Text provided:
+ + +
Model apartment located in Lower Manhattan
50 West Street NYC
Completion date
2016
Project manager
Marc Bherer
Photos
Neil Landino
Clients: Real estate firm Time Equities Inc.
50 West Street, the curved 64-storey tower by the architect Helmut Jahn, offers 191 units of sumptuous living at a level previously unknown in the Financial District. In response to the vocation of the neighbourhood, the lower floors house office space. The tower’s panoramic apartments begin on the 14th floor.
In the summer of 2016, the pace of unit sales had slumped following a brisk start (30% of the units were sold in a single day). To spark interest in the remaining properties, Time Equities gave Desjardins Bherer a mandate to design one of the building’s duplexes. It may come as a surprise that a New York real estate company would recruit the services of a Montreal design studio, but Francis Greenburger, the company’s CEO, had an opportunity to assess the skills of Desjardins Bherer ten years earlier in work performed by the firm on two apartments he owns in Montreal. “A project delivered on time and on budget. That is what impressed the client, we delivered within the strict budget and time constraints.”
+ + +
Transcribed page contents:
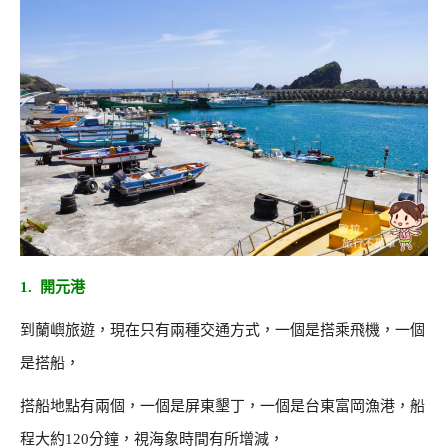
1. 開元港
到蘭嶼旅遊，現在只有兩種交通方式，一個是搭乘飛機，一個
是搭船，
搭船地點有兩個，一個是屏東墾丁，一個是台東富岡漁港，船
程大約120分鐘，視海象時間有所增減，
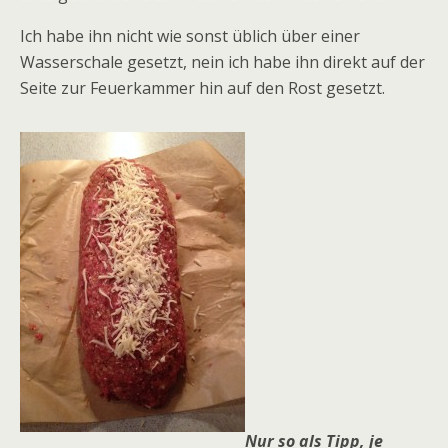
Ich habe ihn nicht wie sonst üblich über einer
Wasserschale gesetzt, nein ich habe ihn direkt auf der
Seite zur Feuerkammer hin auf den Rost gesetzt.
Nur so als Tipp, je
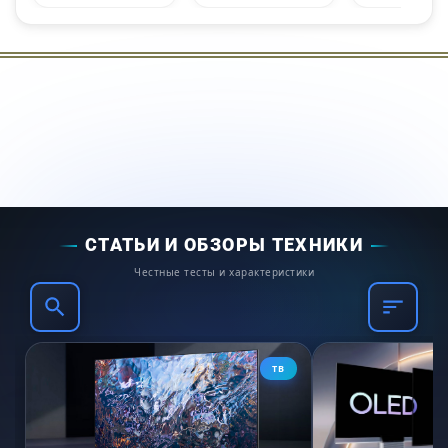
СТАТЬИ И ОБЗОРЫ ТЕХНИКИ
Честные тесты и характеристики
ТВ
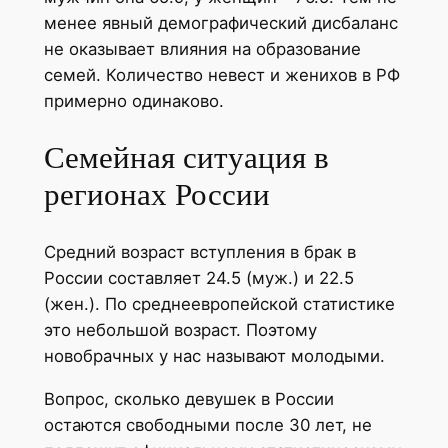
менее явный демографический дисбаланс
не оказывает влияния на образование
семей. Количество невест и женихов в РФ
примерно одинаково.
Семейная ситуация в
регионах России
Средний возраст вступления в брак в
России составляет 24.5 (муж.) и 22.5
(жен.). По среднеевропейской статистике
это небольшой возраст. Поэтому
новобрачных у нас называют молодыми.
Вопрос, сколько девушек в России
остаются свободными после 30 лет, не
+ + +
Work task: Please reproduce the 50 West Street text in full, word for word. Rely only on the 50 West Street text, not on the records.

Task solution:
Model apartment located in Lower Manhattan
50 West Street NYC
Completion date
2016
Project manager
Marc Bherer
Photos
Neil Landino
Clients: Real estate firm Time Equities Inc.
50 West Street, the curved 64-storey tower by the architect Helmut Jahn, offers 191 units of sumptuous living at a level previously unknown in the Financial District. In response to the vocation of the neighbourhood, the lower floors house office space. The tower’s panoramic apartments begin on the 14th floor.
In the summer of 2016, the pace of unit sales had slumped following a brisk start (30% of the units were sold in a single day). To spark interest in the remaining properties, Time Equities gave Desjardins Bherer a mandate to design one of the building’s duplexes. It may come as a surprise that a New York real estate company would recruit the services of a Montreal design studio, but Francis Greenburger, the company’s CEO, had an opportunity to assess the skills of Desjardins Bherer ten years earlier in work performed by the firm on two apartments he owns in Montreal. “A project delivered on time and on budget. That is what impressed the client, we delivered within the strict budget and time constraints.”